• TRECHO SELECIONADO:
12 fevereiro 2010

ENTREVISTA À REVISTA VOCÊ

Dada à jornalista Jaqueline Schmidt. A edição nº 9, com várias fotos da cidade de Porto Alegre por Marcelo Liotti, reproduz meu poema Quem é que sabe? sobre uma bela foto de Gariba, e ainda traz matérias com outros poetas, como Telma Scherer e Armindo Trevisan.

Há hoje uma redescoberta da poesia no rol da cultura e das artes?

Mais ou menos depois da virada do século, Porto Alegre experimentou uma verdadeira efervescência de saraus, leituras, debates, oficinas, grupos de discussão, que ocuparam com poesia bares, livrarias, instituições culturais, universidades, etc. Eventos aglutinadores têm procurado dar vasão a tudo isso, exponenciando o que já existia.

O que a poesia tem a dizer nesse contexto?

A poesia é um veículo de humanização do mundo e do próprio ser humano através da linguagem elaborada artisticamente, e ninguém dirá que não precisamos cada vez mais disso nos dias atuais. Ela pode ser crítica, alegre, triste, solidária, satírica – ter infinitas formas - de acordo com a sensibilidade do poeta e o gosto de cada leitor. Ninguém deveria ler um poema por obrigação, escolar ou qualquer outra. A obrigatoriedade tira da poesia o que ela tem de melhor. Poesia é prazer, e quem já encontrou um poema que lhe diga algo em profundidade sabe do que estou falando. Existem as artes, cada uma causa um tipo de prazer estético, mas nenhuma proporciona aquilo que a poesia pode dar com palavras.

Que público se identifica hoje com a poesia?

Existe um público que formou sua sensibilidade em contato com a poesia e as outras artes, mas o surpreendente hoje, na minha opinião, é a presença cada vez maior da poesia entre a moçada. É só entrar num Orkut e perceber a quantidade de perfis individuais ilustrados por poemas. O fato mesmo de estarmos todos escrevendo mais depois da onipresença do computador, e quase todos os dias, provavelmente impulsiona o interesse pela palavra escrita em forma de arte, senão em todos, pelo menos em alguns.

Porto Alegre é uma cidade "poética"?

Com certeza, há muita poesia espalhada pela cidade de Porto Alegre, ávida por transformar-se em poesia escrita, necessitando apenas um olhar atento que possibilite a sua disseminação entre nós.

• ENUNCIADO DA TAREFA: Estenda a entrevista sobre poesia em Porto Alegre, começando logo depois da última frase que aparece nela.

• LINHAS APRESENTADAS:

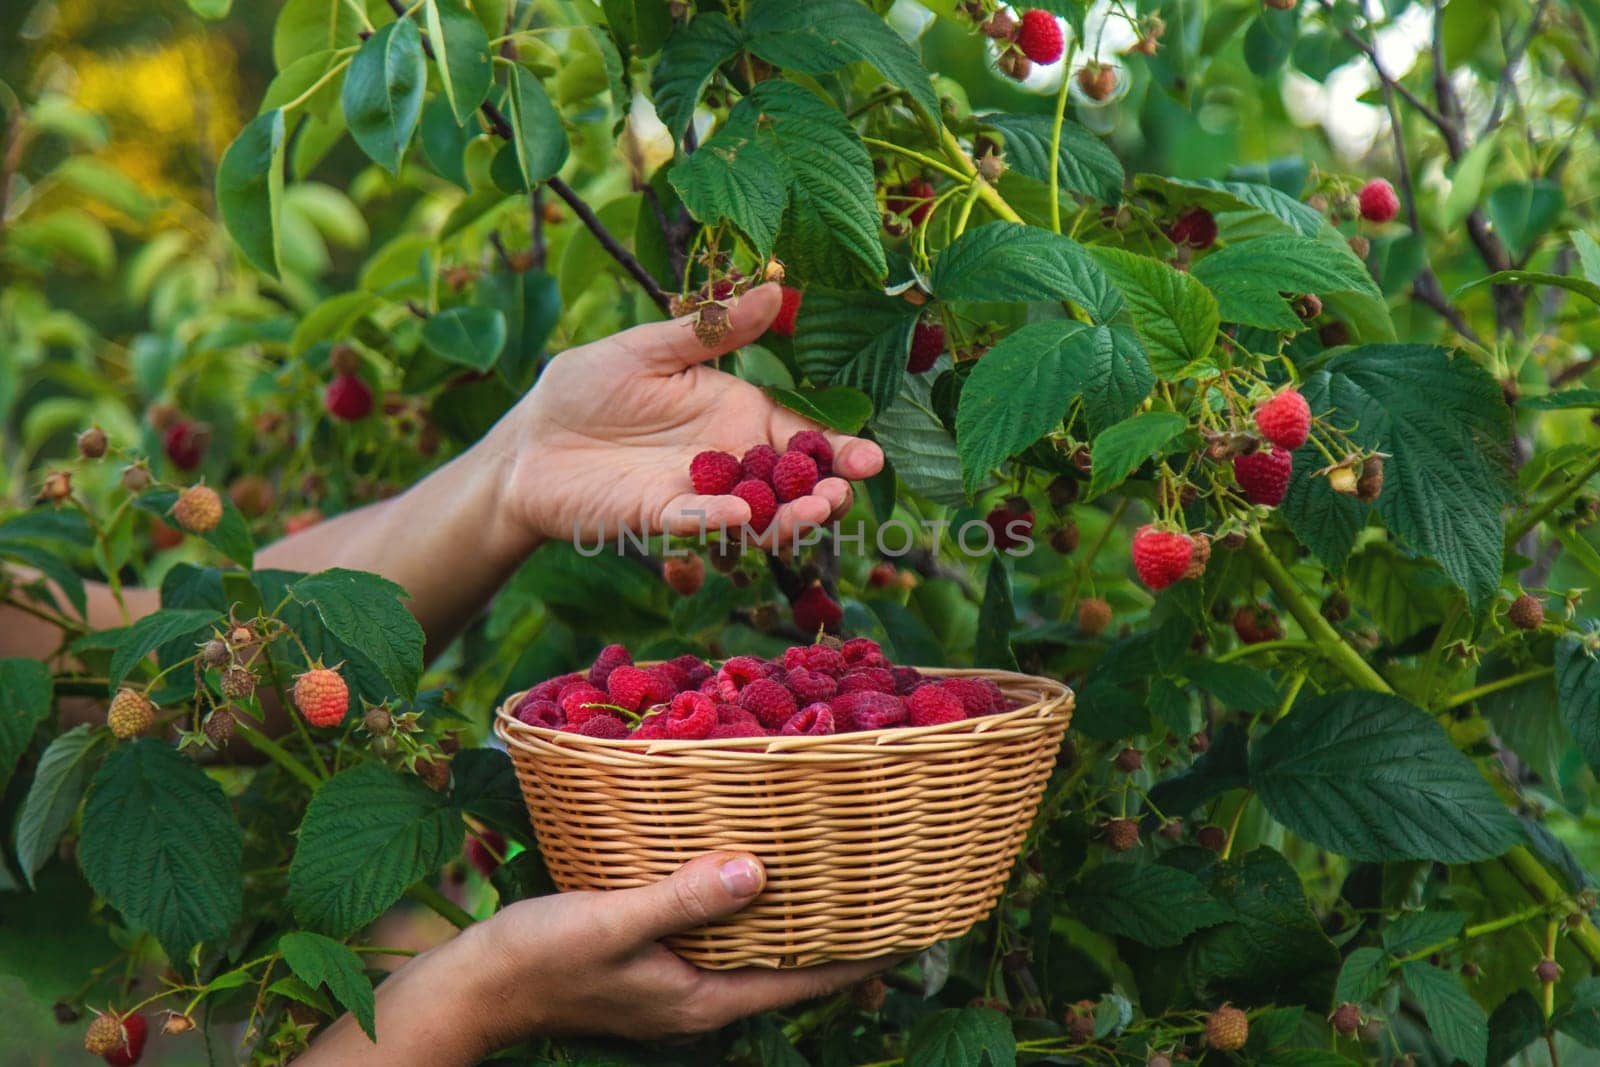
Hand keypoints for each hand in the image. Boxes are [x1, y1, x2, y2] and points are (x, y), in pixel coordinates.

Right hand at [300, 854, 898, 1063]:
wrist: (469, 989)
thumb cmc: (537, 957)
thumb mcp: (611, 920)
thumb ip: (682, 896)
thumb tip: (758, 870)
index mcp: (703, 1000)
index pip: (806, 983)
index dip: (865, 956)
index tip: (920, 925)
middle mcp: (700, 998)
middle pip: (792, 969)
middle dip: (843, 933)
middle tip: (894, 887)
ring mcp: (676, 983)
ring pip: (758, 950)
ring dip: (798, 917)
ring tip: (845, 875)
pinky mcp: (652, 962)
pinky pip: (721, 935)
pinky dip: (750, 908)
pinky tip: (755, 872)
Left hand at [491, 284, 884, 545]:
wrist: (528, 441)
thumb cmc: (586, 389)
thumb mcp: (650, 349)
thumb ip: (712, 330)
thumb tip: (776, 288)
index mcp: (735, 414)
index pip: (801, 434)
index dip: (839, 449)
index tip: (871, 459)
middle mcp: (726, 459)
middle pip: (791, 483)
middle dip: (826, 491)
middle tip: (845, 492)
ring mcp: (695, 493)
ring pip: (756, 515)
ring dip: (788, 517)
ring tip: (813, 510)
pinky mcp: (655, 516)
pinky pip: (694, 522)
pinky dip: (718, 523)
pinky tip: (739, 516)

* * *

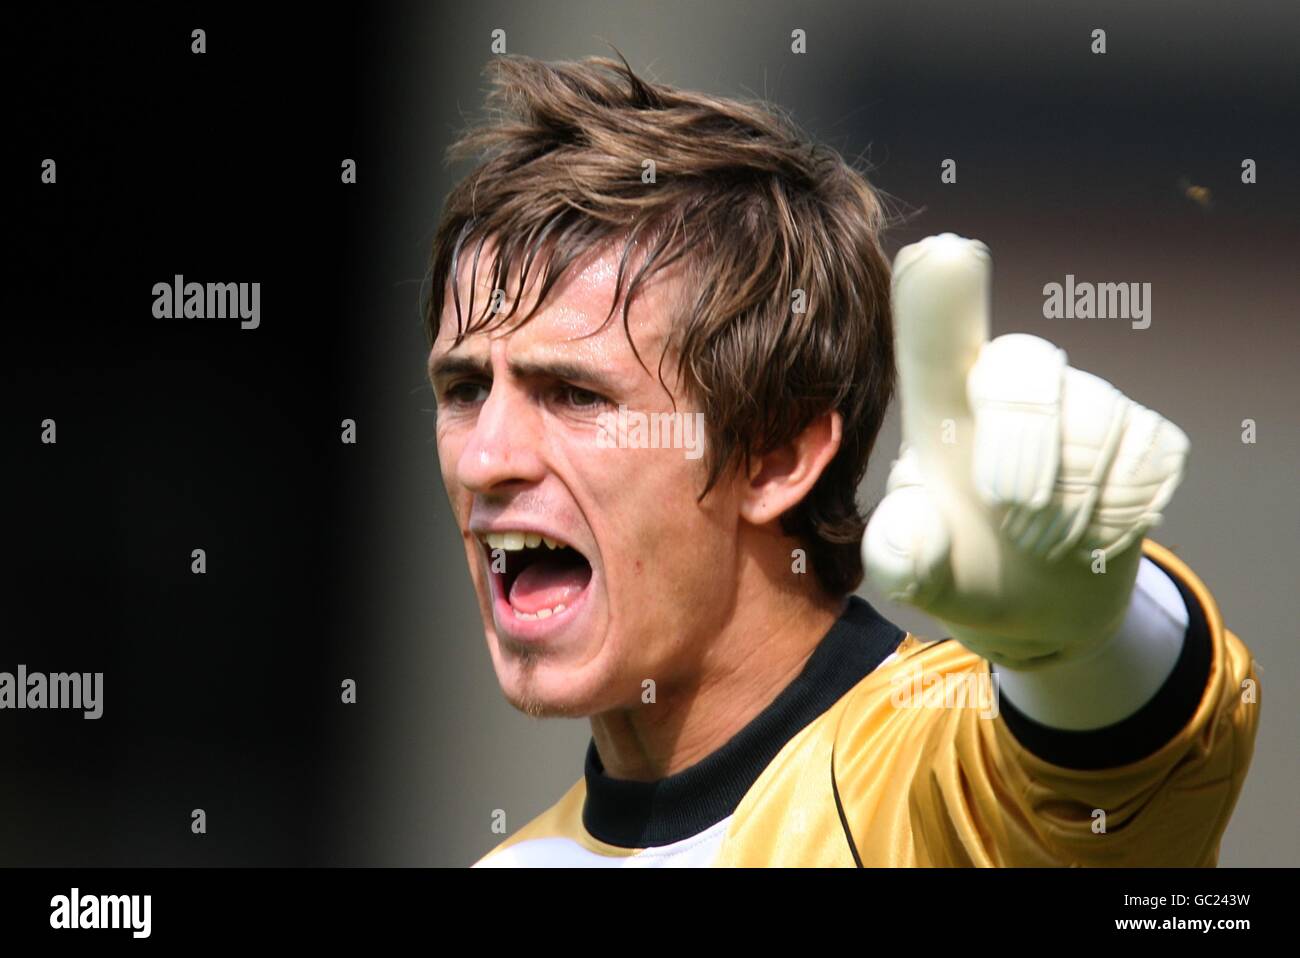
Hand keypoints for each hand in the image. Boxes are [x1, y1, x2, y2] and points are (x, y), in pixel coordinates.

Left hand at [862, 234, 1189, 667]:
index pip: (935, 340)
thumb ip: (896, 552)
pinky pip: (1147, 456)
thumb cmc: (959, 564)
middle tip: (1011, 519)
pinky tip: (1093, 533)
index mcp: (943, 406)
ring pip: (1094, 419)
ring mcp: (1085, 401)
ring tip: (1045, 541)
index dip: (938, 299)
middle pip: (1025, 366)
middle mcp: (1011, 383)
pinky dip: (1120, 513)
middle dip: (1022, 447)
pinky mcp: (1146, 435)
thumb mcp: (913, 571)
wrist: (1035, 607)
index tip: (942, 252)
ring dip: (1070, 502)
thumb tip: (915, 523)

• EXERCÍCIO RESOLVIDO:
Por que tu começaste a fazer poesia?

Comecei a escrever poesia de um modo muito curioso. Soube pela tevê que havia sido inventada a Bomba N, a bomba de nêutrons, que matava os seres humanos e a vida em torno, mas deixava os prédios intactos para a ocupação das forças beligerantes. Aquilo me indignou, e escrevi um poema chamado Só N. Depois vieram muitos outros, sobre os mais diversos temas, a experiência amorosa, as perguntas existências, o sentido da vida, as dificuldades dos outros. Depois de muitas leituras, sempre fundamentais, e muita escrita cotidiana, foi surgindo uma voz poética própria.

Que poetas admiras?

Muitos, muitos mesmo. Para não fugir da pergunta: João Cabral de Melo Neto, Manuel Bandeira, Carlos Drummond de Andrade, Ferreira Gular, Mario Quintana; Cecília Meireles, Adélia Prado, Gilka Machado, Marly de Oliveira; Charles Baudelaire, Emily Dickinson, Vladimir Maiakóvski, Matsuó Bashô, Fernando Pessoa, Dante Alighieri, Li Tai Po, e.e. cummings, T.S. Eliot, Nicanor Parra, e tantos outros.

Breve perfil e trajetória como poeta.

Sidnei Schneider, poeta, tradutor, contista. Autor dos livros de poesia Quichiligangues (2008), Plano de Navegação (1999) e tradutor de Versos Singelos/José Martí (1997), além de outras onze publicações. 1º lugar no Concurso de Contos Caio Fernando Abreu, UFRGS, 2003 e 1º lugar em poesia no Concurso Talentos, UFSM, 1995. Tradutor de William Blake e Lord Byron, entre outros.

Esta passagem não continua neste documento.